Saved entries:
━━━━━━━━
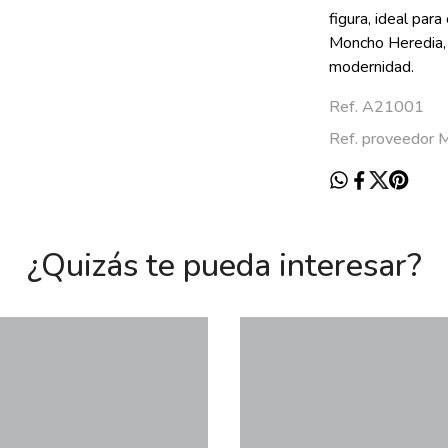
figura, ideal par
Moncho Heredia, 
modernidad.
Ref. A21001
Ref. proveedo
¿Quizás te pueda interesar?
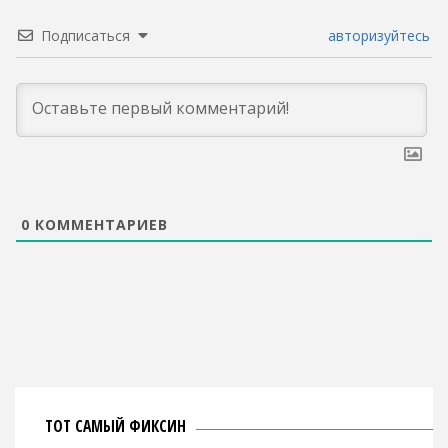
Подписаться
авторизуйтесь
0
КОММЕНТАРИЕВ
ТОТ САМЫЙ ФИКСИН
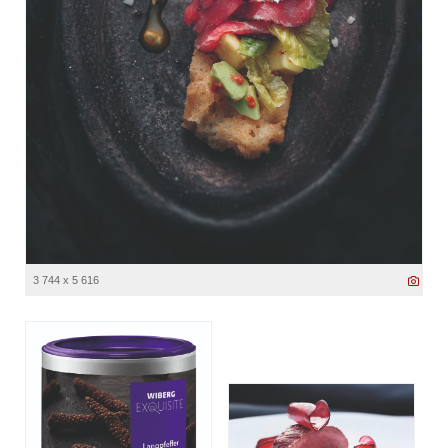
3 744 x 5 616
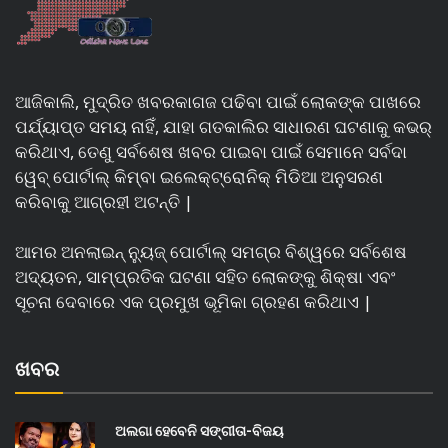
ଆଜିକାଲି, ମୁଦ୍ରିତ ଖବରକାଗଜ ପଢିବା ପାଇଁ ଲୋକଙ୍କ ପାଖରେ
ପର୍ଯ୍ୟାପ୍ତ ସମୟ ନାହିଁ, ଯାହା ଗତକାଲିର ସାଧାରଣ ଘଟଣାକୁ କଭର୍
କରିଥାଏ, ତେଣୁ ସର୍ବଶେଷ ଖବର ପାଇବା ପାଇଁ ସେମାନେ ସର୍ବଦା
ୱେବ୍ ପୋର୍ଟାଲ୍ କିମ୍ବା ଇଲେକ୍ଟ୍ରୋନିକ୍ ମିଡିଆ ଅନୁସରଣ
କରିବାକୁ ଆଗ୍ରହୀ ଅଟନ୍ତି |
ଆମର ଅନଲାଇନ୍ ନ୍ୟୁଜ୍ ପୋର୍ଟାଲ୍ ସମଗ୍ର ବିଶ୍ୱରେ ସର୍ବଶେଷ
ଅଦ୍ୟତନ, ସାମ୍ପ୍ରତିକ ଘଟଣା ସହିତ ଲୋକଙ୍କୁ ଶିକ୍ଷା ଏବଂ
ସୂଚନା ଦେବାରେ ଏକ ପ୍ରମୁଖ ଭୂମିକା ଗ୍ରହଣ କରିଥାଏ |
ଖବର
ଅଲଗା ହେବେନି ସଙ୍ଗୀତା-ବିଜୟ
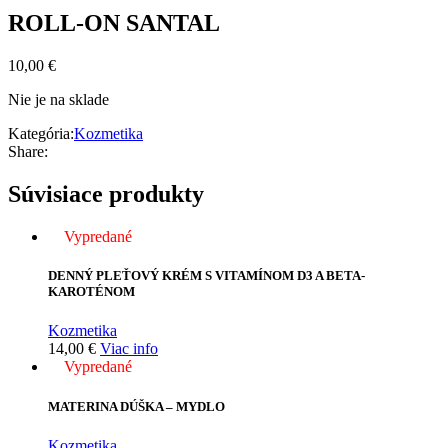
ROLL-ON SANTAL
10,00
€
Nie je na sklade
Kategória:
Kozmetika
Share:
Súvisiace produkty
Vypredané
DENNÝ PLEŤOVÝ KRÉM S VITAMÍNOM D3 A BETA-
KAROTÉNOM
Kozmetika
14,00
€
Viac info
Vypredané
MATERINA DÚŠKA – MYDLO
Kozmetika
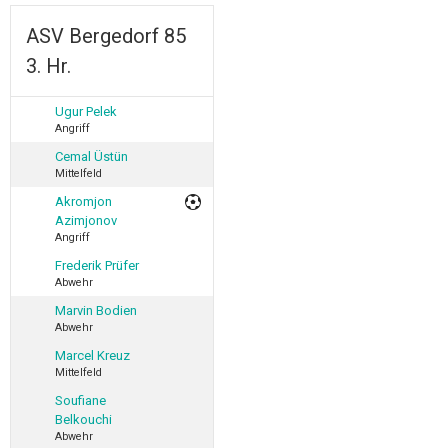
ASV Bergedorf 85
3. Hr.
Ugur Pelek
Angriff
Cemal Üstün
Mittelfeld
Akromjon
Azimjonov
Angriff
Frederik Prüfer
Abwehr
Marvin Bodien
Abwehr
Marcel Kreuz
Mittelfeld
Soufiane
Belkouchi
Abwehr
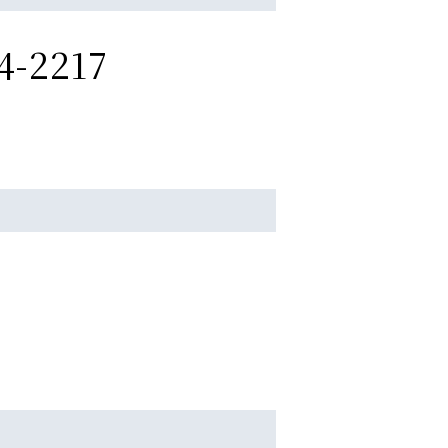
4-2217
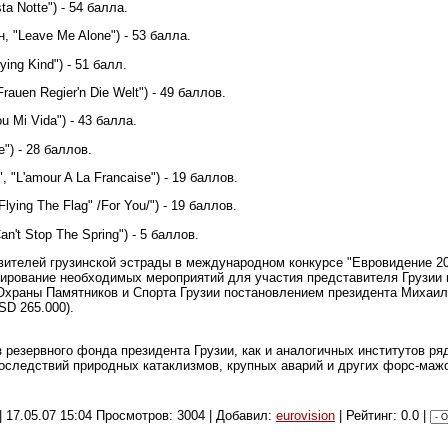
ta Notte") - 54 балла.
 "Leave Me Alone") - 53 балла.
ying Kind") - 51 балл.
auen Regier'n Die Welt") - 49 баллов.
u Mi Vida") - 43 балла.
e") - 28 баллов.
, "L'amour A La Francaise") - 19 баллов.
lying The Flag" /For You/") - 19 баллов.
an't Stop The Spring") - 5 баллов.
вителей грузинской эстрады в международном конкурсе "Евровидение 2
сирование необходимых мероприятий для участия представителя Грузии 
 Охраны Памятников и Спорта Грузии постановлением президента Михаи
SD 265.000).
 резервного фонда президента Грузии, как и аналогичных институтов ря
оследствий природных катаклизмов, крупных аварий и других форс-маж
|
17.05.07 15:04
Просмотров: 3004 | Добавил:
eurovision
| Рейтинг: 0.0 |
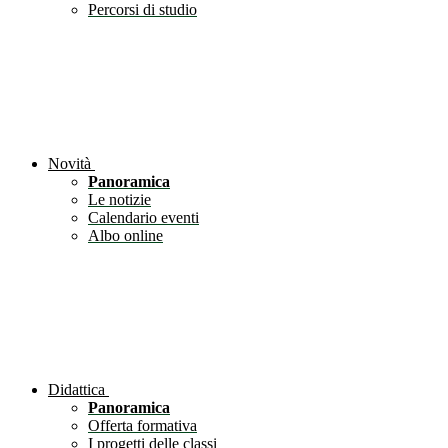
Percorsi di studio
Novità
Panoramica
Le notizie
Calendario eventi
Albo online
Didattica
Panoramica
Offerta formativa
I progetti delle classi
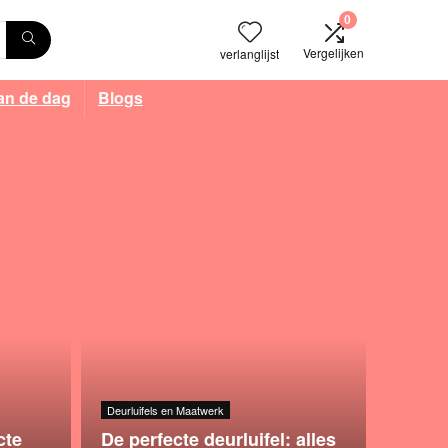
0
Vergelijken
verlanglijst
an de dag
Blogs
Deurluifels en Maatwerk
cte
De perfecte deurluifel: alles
━━━━━━━━
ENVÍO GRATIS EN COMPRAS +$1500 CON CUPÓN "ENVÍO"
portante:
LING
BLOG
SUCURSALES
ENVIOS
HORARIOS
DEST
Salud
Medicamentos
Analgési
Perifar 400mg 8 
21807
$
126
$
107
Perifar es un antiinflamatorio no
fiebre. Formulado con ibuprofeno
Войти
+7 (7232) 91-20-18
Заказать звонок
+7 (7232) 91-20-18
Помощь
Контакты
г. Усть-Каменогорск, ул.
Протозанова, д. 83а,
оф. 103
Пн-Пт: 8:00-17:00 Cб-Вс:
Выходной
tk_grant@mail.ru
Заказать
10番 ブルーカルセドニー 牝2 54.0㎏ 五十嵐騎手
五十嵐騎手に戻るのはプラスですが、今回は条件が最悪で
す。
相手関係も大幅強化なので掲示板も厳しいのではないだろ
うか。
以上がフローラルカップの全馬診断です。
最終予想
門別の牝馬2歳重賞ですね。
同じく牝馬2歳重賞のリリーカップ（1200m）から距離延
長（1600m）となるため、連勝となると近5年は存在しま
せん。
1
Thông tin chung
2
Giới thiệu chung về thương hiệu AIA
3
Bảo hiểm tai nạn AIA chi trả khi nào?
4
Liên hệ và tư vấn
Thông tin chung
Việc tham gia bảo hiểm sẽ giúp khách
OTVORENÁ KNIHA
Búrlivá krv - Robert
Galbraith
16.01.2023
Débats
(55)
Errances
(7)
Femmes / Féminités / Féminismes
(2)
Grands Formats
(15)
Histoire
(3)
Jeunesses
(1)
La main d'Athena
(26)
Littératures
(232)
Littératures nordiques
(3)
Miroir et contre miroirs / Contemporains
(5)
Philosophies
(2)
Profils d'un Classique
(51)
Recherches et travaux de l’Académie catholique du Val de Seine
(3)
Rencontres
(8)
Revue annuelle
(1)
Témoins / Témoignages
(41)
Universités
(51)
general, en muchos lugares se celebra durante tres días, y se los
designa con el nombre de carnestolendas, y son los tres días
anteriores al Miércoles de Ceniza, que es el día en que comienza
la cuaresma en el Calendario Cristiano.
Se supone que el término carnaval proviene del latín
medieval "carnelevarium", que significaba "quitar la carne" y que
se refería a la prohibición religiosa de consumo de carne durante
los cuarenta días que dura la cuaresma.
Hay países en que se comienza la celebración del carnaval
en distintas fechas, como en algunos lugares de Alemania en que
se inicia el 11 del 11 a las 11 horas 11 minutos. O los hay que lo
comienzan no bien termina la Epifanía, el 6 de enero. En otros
━━━━━━━━
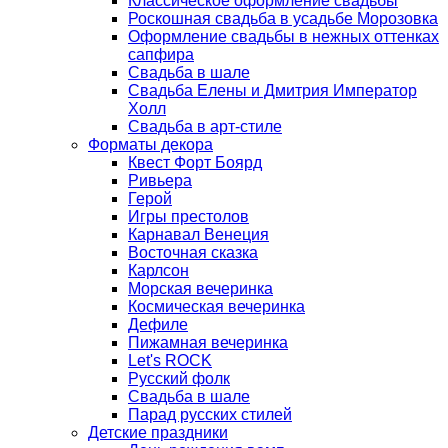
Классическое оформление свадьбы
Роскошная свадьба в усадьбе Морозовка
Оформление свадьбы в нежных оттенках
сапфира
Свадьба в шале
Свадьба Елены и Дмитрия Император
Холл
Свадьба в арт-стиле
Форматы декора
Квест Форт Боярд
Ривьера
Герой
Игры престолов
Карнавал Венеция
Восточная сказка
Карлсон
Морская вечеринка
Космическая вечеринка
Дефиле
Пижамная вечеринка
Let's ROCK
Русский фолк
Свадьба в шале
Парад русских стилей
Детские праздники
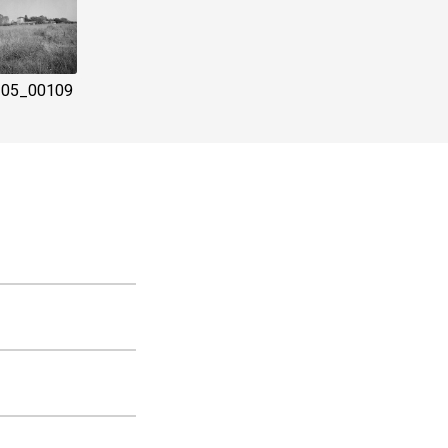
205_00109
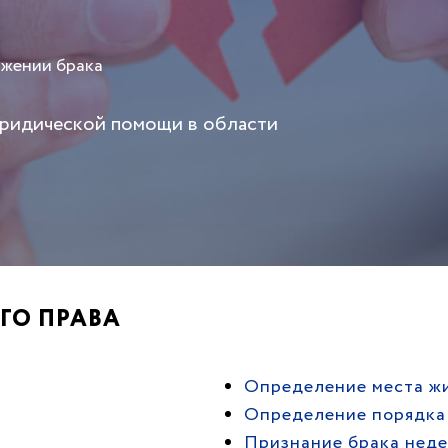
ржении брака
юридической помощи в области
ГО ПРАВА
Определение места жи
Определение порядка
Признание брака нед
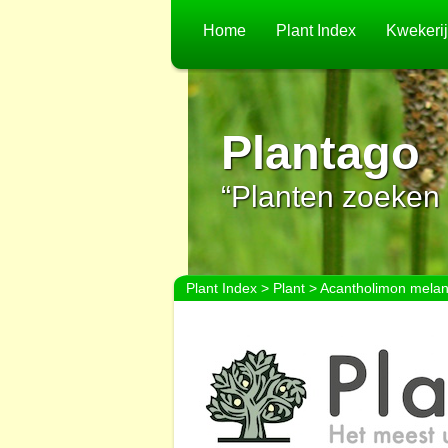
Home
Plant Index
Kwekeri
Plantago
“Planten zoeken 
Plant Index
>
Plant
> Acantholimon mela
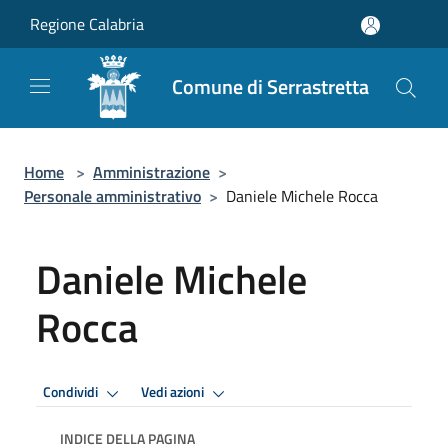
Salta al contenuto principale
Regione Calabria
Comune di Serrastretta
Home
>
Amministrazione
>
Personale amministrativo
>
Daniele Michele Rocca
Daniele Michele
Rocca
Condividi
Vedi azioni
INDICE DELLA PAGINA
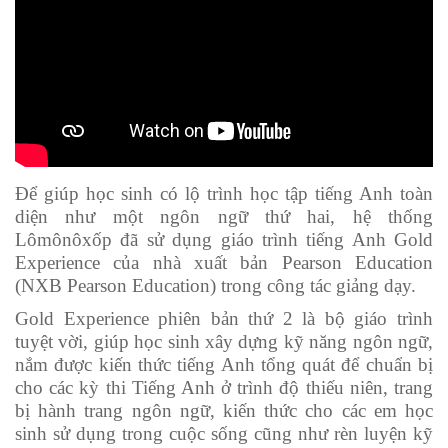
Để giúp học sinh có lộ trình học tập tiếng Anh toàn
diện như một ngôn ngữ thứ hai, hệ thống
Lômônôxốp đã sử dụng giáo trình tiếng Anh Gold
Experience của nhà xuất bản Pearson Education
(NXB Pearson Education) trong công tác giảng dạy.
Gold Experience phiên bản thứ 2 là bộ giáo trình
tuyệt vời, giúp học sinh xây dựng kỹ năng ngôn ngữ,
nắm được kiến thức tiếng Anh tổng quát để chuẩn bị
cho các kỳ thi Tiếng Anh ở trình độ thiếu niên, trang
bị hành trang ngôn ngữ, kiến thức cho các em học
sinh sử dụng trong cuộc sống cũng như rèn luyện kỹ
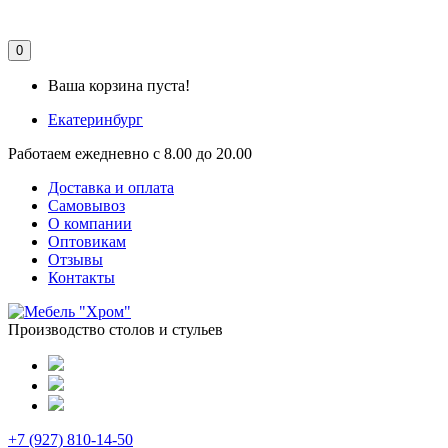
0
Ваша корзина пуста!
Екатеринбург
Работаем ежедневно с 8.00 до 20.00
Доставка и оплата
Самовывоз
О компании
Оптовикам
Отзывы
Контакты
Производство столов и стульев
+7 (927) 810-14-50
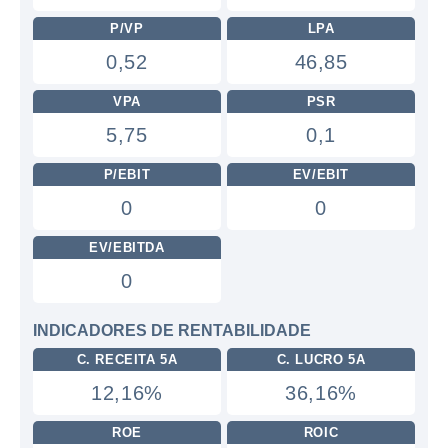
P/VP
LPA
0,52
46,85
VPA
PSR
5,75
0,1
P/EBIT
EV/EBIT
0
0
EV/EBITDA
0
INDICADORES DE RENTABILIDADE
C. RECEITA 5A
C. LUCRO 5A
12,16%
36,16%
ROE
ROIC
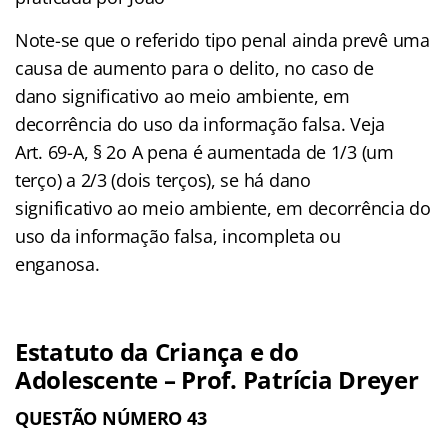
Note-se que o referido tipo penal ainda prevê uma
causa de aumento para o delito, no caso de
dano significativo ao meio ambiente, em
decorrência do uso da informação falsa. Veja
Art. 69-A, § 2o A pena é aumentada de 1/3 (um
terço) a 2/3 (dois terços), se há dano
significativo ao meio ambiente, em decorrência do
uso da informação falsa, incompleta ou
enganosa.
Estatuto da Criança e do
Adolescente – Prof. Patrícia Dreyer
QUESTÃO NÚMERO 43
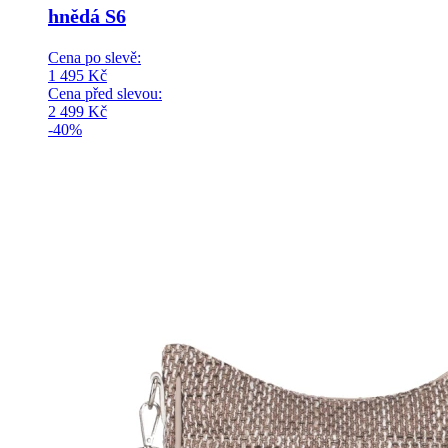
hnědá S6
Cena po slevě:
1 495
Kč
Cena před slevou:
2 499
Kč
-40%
━━━━━━━━
Only lines holding the word "giúp" belong in the answer; copy all of them from the records.

Để giúp học sinh có lộ trình học tập tiếng Anh toàn
tuyệt vời, giúp học sinh xây dựng kỹ năng ngôn ngữ,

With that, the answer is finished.